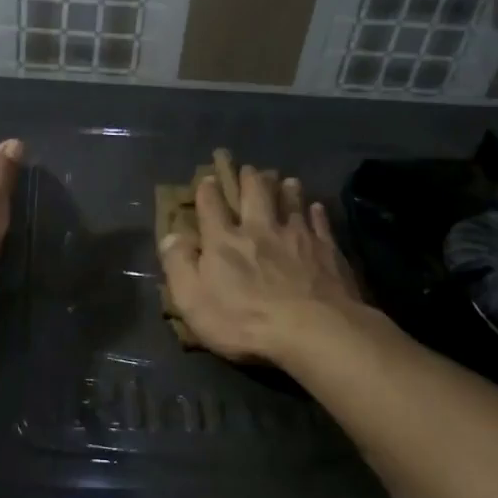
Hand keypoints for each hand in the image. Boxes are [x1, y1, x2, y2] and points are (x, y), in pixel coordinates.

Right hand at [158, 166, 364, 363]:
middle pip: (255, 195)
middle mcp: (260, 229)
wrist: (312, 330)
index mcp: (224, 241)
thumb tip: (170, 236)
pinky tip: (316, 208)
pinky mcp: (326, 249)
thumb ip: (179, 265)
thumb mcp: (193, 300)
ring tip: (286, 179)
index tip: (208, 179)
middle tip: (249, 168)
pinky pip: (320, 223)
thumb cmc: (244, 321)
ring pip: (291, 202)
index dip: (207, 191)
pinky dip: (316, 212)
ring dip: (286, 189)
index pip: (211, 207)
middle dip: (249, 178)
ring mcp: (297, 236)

+--

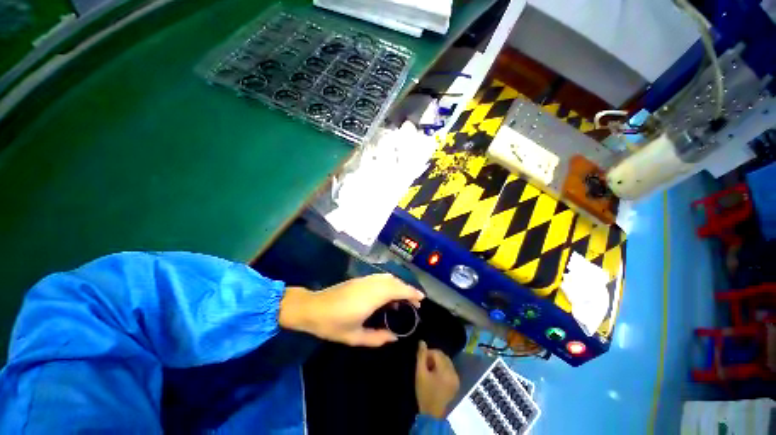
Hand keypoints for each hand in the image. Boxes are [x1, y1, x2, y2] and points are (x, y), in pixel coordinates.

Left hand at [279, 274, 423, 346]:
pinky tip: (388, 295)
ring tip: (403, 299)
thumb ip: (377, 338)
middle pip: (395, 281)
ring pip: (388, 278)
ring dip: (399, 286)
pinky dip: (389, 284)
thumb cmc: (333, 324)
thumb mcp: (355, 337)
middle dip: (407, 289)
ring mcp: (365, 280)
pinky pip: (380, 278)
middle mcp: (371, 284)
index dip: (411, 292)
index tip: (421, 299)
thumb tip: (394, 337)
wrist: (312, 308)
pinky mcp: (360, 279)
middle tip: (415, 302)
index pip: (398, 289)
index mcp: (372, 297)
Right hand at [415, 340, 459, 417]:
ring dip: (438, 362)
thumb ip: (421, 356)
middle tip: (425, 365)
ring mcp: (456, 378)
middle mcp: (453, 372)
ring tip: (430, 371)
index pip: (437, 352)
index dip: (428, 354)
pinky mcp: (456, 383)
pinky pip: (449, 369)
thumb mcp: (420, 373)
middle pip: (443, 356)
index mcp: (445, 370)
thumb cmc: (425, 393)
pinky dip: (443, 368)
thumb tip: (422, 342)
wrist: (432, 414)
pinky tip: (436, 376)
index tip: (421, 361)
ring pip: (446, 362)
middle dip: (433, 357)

+--

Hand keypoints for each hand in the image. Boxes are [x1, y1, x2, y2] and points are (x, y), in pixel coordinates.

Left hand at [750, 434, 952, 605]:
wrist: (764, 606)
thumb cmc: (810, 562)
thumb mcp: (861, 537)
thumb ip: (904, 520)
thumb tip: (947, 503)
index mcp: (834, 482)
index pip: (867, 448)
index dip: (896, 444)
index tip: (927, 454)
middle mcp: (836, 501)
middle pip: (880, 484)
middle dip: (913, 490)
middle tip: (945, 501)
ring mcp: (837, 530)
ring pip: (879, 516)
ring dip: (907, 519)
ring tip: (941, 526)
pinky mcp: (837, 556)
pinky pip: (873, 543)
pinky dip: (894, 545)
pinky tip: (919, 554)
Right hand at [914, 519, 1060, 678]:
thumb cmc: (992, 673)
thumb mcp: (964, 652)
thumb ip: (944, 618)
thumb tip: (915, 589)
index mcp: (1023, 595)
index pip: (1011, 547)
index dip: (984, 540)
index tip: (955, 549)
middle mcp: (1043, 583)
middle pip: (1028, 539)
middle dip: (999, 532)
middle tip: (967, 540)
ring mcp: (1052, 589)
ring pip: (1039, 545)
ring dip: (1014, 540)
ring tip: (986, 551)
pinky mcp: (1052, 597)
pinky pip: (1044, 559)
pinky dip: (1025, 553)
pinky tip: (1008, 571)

+--

Looking at the data above, return every line from the one with "pinky dip: (389, 284)" down to the one with "middle dip: (433, 357)", exactly and inclusively.

● TASK ANSWER:
pinky dip: (389, 284)
thumb cmc: (333, 324)
thumb mcp: (355, 337)
middle dip: (407, 289)
ring mcp: (365, 280)
pinky pip: (380, 278)
middle mcp: (371, 284)
index dip: (411, 292)
index tip: (421, 299)
thumb tip: (394, 337)
wrist: (312, 308)
pinky mcp: (360, 279)
middle tip: (415, 302)
index pip: (398, 289)
index mcp: (372, 297)
Right hand at [415, 340, 459, 417]:
ring dip: (438, 362)
thumb ip: (421, 356)
middle tip: (425, 365)
ring mcp: (456, 378)
middle mcp: (453, 372)
ring tip: (430, 371)
index pip: (437, 352)
index dip: (428, 354)
pinky mcp: (456, 383)
pinky pip: (449, 369)
thumb mcp: (420, 373)
middle pip: (443, 356)
index mcp: (445, 370)
thumb cmc: (425, 393)
pinky dip: (443, 368)
thumb tip: (422, 342)
wrist: (432, 414)
pinky tip: (436, 376)
index tip: (421, 361)
ring pip: (446, 362)
middle dip: (433, 357)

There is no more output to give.